I almost forgot my umami bomb secret weapon… Back at Christmas, I smoked a goose, and I saved off all the fat (and there was quite a bit!). It sits in the fridge, quietly waiting to blast its incredible flavor on whatever unsuspecting food it enhances. I added just a tablespoon of that to the hot cast iron skillet before putting the burgers in, and let that flavor the burgers. Duck fat is high in umami, so I have to think goose fat would be, too, right?
Aged cheese = umami, so I topped one of the burgers with Roquefort cheese (bleu cheeses = umami; Roquefort = even more umami). After the burgers were done, they were added to bakery burger buns. But the umami boost wasn’t over… I also added some soy sauce boosted caramelized shallots sundries tomato pieces and a slice of Serrano ham (aged ham=umami, too).

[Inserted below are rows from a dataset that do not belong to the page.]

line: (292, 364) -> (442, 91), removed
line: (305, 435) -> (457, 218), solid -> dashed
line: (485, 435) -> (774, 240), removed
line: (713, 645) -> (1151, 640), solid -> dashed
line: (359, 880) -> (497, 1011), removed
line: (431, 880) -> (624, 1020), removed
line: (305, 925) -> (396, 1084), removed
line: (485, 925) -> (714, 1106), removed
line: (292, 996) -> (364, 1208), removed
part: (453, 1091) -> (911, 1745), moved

The results? Well, it tasted like a burger. That was the goal, but it had more to it… Not new flavors, just more burgerness, more savoriness, more bpsi (beef per square inch). All in all, I think it was a big success! Next time, they go on the grill, for a side-by-side umami-boosted vs. regular burger!
- 1 pound ground beef
- 1 tablespoon Taste No. 5 Umami Paste
- ¼ cup loosely packed Parmesan cheese (aged)
- 8 dried shitake mushrooms, chopped fine
- ¼ cup fish sauce
- 1 tablespoon bacon, duck or goose fat
- Sea salt and ground black pepper
- Mix the ingredients together, other than the salt and pepper, loosely so as not to over-handle the beef.
- Form into 4 patties and add salt and pepper.
- Add the fat to a medium hot skillet, then add the patties once the fat is melted and spread around the skillet.
- Cook about 5 minutes per side, until 160F internal temp.
- Serve on bakery buns with soy saluted shallots and 1 slice os Serrano ham for garnish.